For years following X-Men Origins: Wolverine, there were will-they-won’t-they stories about Reynolds returning to Deadpool to get it right. Robert Rodriguez was attached to direct at one point. Then it was FX man Tim Miller, with X-Men studio Fox finally granting the green light in 2014, following the enthusiastic online response to some leaked test footage. Rhett Reese and Paul Wernick, the writers of Zombieland, provided the screenplay. Shooting took place in the spring of this year in Vancouver, and Reynolds addressed concerns that an R-rating would be a problem for a Marvel movie with a cheeky viral video on April 1. The movie itself is out on February 5, 2016.

We know plenty more, but we’re not allowed to tell you yet. Until then, we can direct you to a good roundup of what’s out there so far, via our exclusive trailer breakdown with Miller.


Five Essential Story Arcs

Back to the comics, and if you want a primer before the movie, here are five key storylines and one entry-level series:

Deadpool Kills The Marvel Universe

A mini-series rampage in which, as you might infer, Deadpool kills the entire Marvel roster after some psychological therapy goes rather wrong. The X-Men, The Fantastic Four, The Hulk, The Punisher… nobody is safe, up to and including the writers and the readership.

Find it in: Deadpool Kills The Marvel Universe (ISBN 9780785164036)

If Looks Could Kill

The first salvo in a fractious odd-couple pairing that would endure for 50 issues. Deadpool is hired by a religious cult to steal a designer virus that will eradicate racism by making everyone the same colour. Cable wants to destroy the virus because of its side effect: it makes people melt.

Find it in: Deadpool & Cable Ultimate Collection Vol. 1 (ISBN 9780785143130)

The Good, The Bad And The Ugly

Deadpool keeps waking up to find his organs have been removed, so ropes in Wolverine and Captain America to help solve the mystery. Turns out he’s being progressively harvested to make a new weapon. Comedian Brian Posehn wrote this one, but he gets interesting mileage out of the notion that the three characters each deal with having been on the receiving end of “enhancement programmes” in different ways.
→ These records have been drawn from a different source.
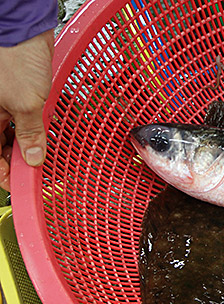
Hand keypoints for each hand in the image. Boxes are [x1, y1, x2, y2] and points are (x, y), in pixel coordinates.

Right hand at [0, 29, 53, 190]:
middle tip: (39, 170)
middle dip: (21, 159)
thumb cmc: (15, 57)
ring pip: (16, 131)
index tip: (22, 185)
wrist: (25, 28)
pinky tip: (49, 132)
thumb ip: (30, 133)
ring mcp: (5, 102)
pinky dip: (37, 125)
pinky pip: (27, 115)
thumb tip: (32, 157)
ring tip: (46, 152)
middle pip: (4, 146)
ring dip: (31, 142)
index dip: (6, 174)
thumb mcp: (26, 103)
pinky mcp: (20, 92)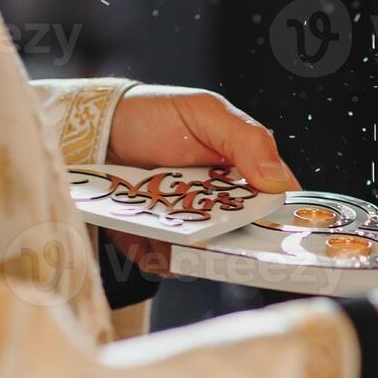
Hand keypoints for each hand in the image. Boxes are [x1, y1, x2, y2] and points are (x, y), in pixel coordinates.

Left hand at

Find it in: Deadpool Vol. 3 (ISBN 9780785166825)

The Final Execution Saga

Deadpool as proper X-Man – sort of. Uncanny X-Force deals with the titular, more aggressive black-ops offshoot of the X-Men, which, as of 2010, included Wolverine, Psylocke, Archangel and Fantomex as well as our man Wade. Deadpool enjoys the camaraderie of a team, but feels forced to betray his comrades when their mission is to kill a child version of Apocalypse.
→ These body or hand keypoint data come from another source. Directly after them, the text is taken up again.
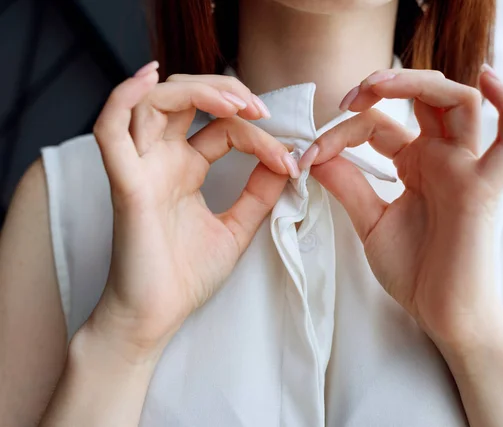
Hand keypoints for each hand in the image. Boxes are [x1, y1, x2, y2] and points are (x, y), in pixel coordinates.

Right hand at [86, 62, 297, 359]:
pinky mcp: (126, 185)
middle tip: (260, 108)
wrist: (156, 317)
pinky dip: (123, 97)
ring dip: (194, 90)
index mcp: (184, 168)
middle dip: (224, 91)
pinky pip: (110, 130)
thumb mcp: (236, 228)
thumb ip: (259, 194)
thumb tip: (289, 162)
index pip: (222, 130)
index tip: (291, 162)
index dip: (259, 136)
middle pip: (183, 98)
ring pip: (152, 102)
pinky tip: (149, 78)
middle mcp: (160, 161)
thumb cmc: (186, 276)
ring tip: (234, 101)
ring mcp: (140, 169)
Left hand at [305, 66, 502, 352]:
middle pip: (424, 97)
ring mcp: (467, 170)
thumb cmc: (414, 271)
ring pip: (460, 103)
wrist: (441, 314)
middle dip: (385, 85)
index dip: (340, 132)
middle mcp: (443, 158)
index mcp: (416, 164)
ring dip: (420, 83)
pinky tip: (487, 78)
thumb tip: (313, 154)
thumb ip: (348, 186)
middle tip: (347, 99)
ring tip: (377, 85)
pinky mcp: (486, 190)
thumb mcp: (371, 222)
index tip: (308, 156)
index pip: (378, 125)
Find it in: Uncanny X-Force Vol. 6 (ISBN 9780785161844)

Suicide Kings

Marvel’s street-level heroes take different sides when Deadpool is accused of murdering some innocent people. The Punisher tries to kill him (and does literally take him apart, but it doesn’t work). Daredevil steps in to get him a fair trial. Spider-Man gets involved. And when the real villains are revealed, it’s team-up time.

Find it in: Deadpool Classic Vol. 14 (ISBN 9780785197331)

Deadpool Max

And if you want a series that’s mostly solo Deadpool (with plentiful HYDRA Bob misfortunes) and you can’t quite face negotiating the tortuous continuity of multiple other series and crossovers, there’s this run, in Marvel’s ultra-violent, sweary and sometimes-obscene Max line. Wade Wilson, is a perfect fit. Loosely, the stories involve him unwillingly/unwittingly pulling jobs for the CIA. They are not always pleased with his results.